Vaccines are not just for babies, although most people tend to forget that. Adult vaccines are super important as they help prevent the spread of infectious and potentially deadly diseases. As adults, we benefit greatly from booster vaccines that enhance the effect of immunisations we had during our childhood years. Recently developed vaccines can also prevent or decrease the severity of ailments likely to be encountered later on in life. So what are these adult vaccines we’re talking about? Read on to find out!
Adult vaccines most of us need in our lives
The Human Papillomavirus vaccine is suitable for women between the ages of 11 and 27. It protects against the strains of HPV that cause cervical cancer. HPV is one of the most common sexually transmitted infections out there.
The Meningococcal vaccine helps protect against organisms that cause meningitis. Infants and pre-teens usually get this vaccine. During the early adult years, you might need a booster, especially if you live in close quarters with others.
Adults need a booster of the Tdap vaccine every ten years to help protect against tetanus, diphtheria, and pertussis. These vaccines are especially important for pregnant women, caregivers, young kids, and people with weakened immune systems.
The Hepatitis A vaccine is suitable for adolescents and adults who are at risk of contracting Hepatitis A and who did not have the vaccine as kids.
If you’ve never had chicken pox or a vaccine for it, you should consider getting the Varicella vaccine.
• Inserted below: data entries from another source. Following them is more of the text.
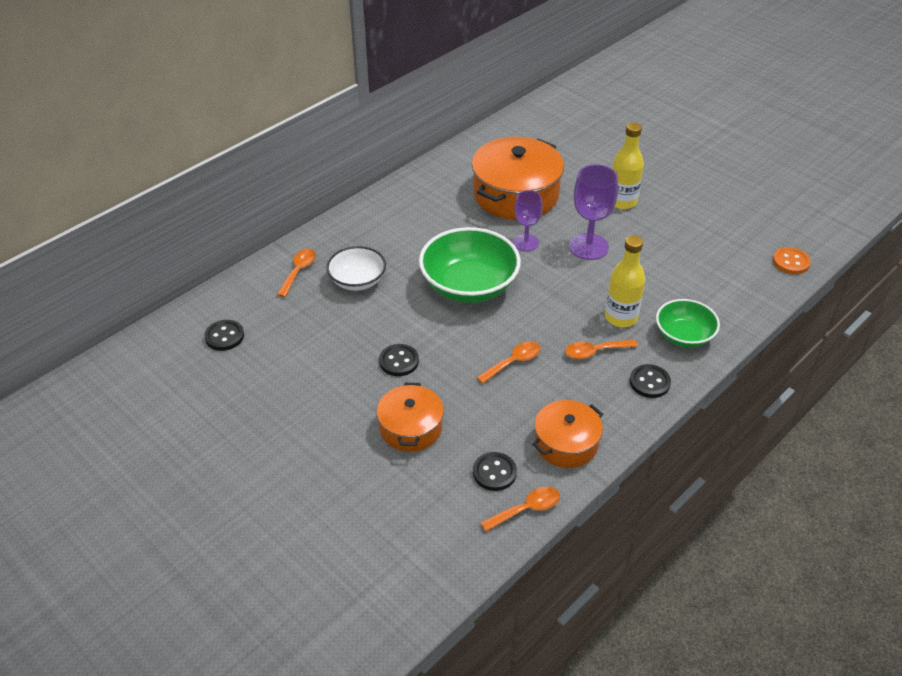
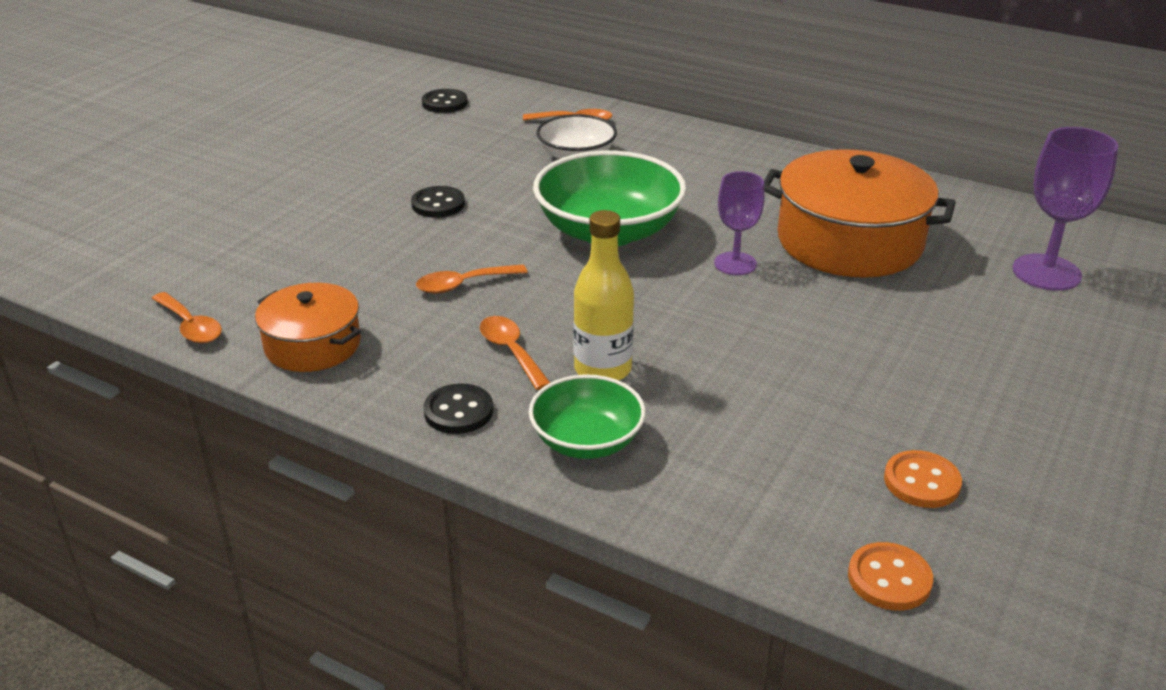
camera: 75 degrees right, 10 degrees down
orange pot [377,383,444,452] -> none
black button [473,452,517,491] -> none
orange spoon [476,341,541,384] -> orange spoon turned 120 degrees clockwise [416,264,528,294]
purple goblet [569,164,618,260] -> purple goblet moved to [1012,127,1118,291]
yellow bottle [612,122,644,209] -> none
none -> orange button [884,450,962,508]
This vaccine helps prevent adult chickenpox, known as shingles.
Adults older than 65 should be vaccinated against Streptococcus pneumonia bacteria to help decrease the risk of pneumonia. You should also get this vaccine if you smoke or have asthma.
This one is critical, especially for pregnant women. It helps protect an expectant mother and her unborn baby against the flu. An annual flu vaccine is suitable for all people over six months of age. Because flu viruses mutate regularly, you need to ensure that you protect yourself against the most common strain of flu circulating that season.
If you’re travelling to other countries, it is essential to have a chat with your doctor about the necessary vaccinations. Travel immunisations prepare and protect you against conditions in the region you are travelling to.